Kuba Nizioł powiedział podczas trwającego finału PLK, że jest z Wrocławia, więc siłą rzeczy Śląsk ma dla niego większą wartość. A dla ciebie, Wielkopolanina z Gniezna?
…sportowo liczy się przede wszystkim Lech. Szkoda tego minionego sezonu, szczególnie w Europie i w pierwszym meczu z Fiorentiną. Jako młody chłopak bardzo się piłką interesowałem, byłem na paru meczach, dziś śledzę doniesienia z Bułgarskiej nieco mniej. Ale fakt faktem – u nas w rodzinie sport i patriotyzm, nie tylko ten lokalny, miały zawsze duże znaczenie.
Jaką tworzycie rodzinę?
Żona (Magdalena Koperwas – przyp. red.) ze Ślęzą zdobywała mistrzostwo Polski. Jako była koszykarka doskonale rozumie wyzwania zawodowego sportu. Obowiązuje ścisły plan dnia, posiłki o odpowiednich porach, dieta, suplementy. O te elementy dba żona. Rygor możemy odpuścić w wakacje. Nieskromnie powiem, że urządzamy najlepsze przyjęcia. Na 30. urodziny żony ściągamy teraz gości z całej Polski. Wspieramy się, dużą wartość w naszym życiu ma wiara, a szczególne miejsce zajmują niedzielne msze święte.
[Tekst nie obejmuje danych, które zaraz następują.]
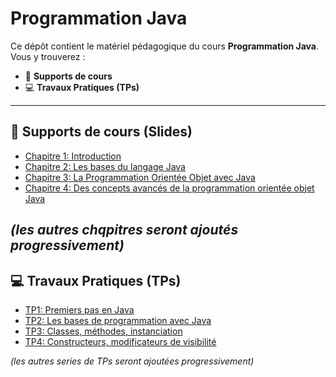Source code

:# Programmation Java

Ce dépôt contient le matériel pédagogique du cours **Programmation Java**.  
Vous y trouverez :

- 📑 **Supports de cours**
- 💻 **Travaux Pratiques (TPs)**  

---

## 📑 Supports de cours (Slides)

- [Chapitre 1: Introduction](slides/chapter1.pdf)  
- [Chapitre 2: Les bases du langage Java](slides/chapter2.pdf)  
- [Chapitre 3: La Programmation Orientée Objet avec Java](slides/chapter3.pdf)  
- [Chapitre 4: Des concepts avancés de la programmation orientée objet Java](slides/chapter4.pdf)

*(les autres chqpitres seront ajoutés progressivement)*
---

## 💻 Travaux Pratiques (TPs)

- [TP1: Premiers pas en Java](TPs/TP01.pdf)  
- [TP2: Les bases de programmation avec Java](TPs/TP02.pdf)  
- [TP3: Classes, méthodes, instanciation](TPs/TP03.pdf)
- [TP4: Constructeurs, modificateurs de visibilité](TPs/TP04.pdf)

*(les autres series de TPs seront ajoutées progressivement)*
Moi rodzice to nauczyciele wuefu, mama jest byłą siatkarką, tata wziętym sędzią piłki ręcznej. W tym roku sędziował oba finały Pucharu Polski. Jako sędzia główny pracował ostatnio przy arcyciekawym starciu Płocka z Kielcami. Mam też dwóch braci. Jeden kiedyś był piłkarzem, grał na niezłym poziomie, również za granicą. Dziś organizuje ogólnopolskie turnieje piłkarskie. Drugi jest wychowawcą i trenerem koszykówki w Trójmieście, również oddaje się temu w stu procentach. W sumie na basket i Pomorze w naszym przypadku padło z uwagi na dziadka – Andrzeja Kąpińskiego.
Kim był dziadek?
Naszą legendą z Gdańska! Przez jakiś czas był wiceprezesem Pomorskiego Okręgowego Związku Koszykówki, sędziował podczas Igrzysk Olimpijskich w Moskwie. A jako zawodnik był czołowym strzelcem Spójni Gdańsk. Uwielbiałem przyjeżdżać na ferie z Gniezna do Gdańska, chodziliśmy oglądać mecze Prokomu i LOTOS-u. Ze względu na to, że dziadek mieszkał w Gdańsku, po gimnazjum przyjechałem do sopockiego SMS Trefla. On zawsze bardzo cieszył się wnukami i koszykówką.
A dziś wnuki cieszą się emocjonującą fazą playoff w PLK? Jak oceniasz szanse waszych lokalnych rywali ze Szczecina w ich walce o pierwszy złoty medal?
Mecze Kinga ze Śląskiem ogląda się świetnie, to dobra promocja basketu. Wydaje mi się, że Wilki wyszarpią jeszcze jedno zwycięstwo, chociaż po dwóch ostatnich przegranych przygotowanie głowy do czwartku może być dla nich nie lada wyzwaniem. Takie same szanse co King ma w czwartek Śląsk.
Nie lubię wnikliwego analizowania czynników boiskowych w meczach o taką stawkę. W tym momencie to naprawdę schodzi na dalszy plan. Kibice i dziennikarze mogą jeszcze debatować, ale gdy jesteś na boisku, a rywalowi na dzień dobry wpadają trzy trójki, to wszystkie wcześniejsze dyskusje stają się nagle jałowe. Jeśli mistrzem zostanie Śląsk to do złota poprowadzi ich Jeremiah Martin. W Kingu MVP może wykreować się dopiero w czwartek. A może dopiero w niedzielę?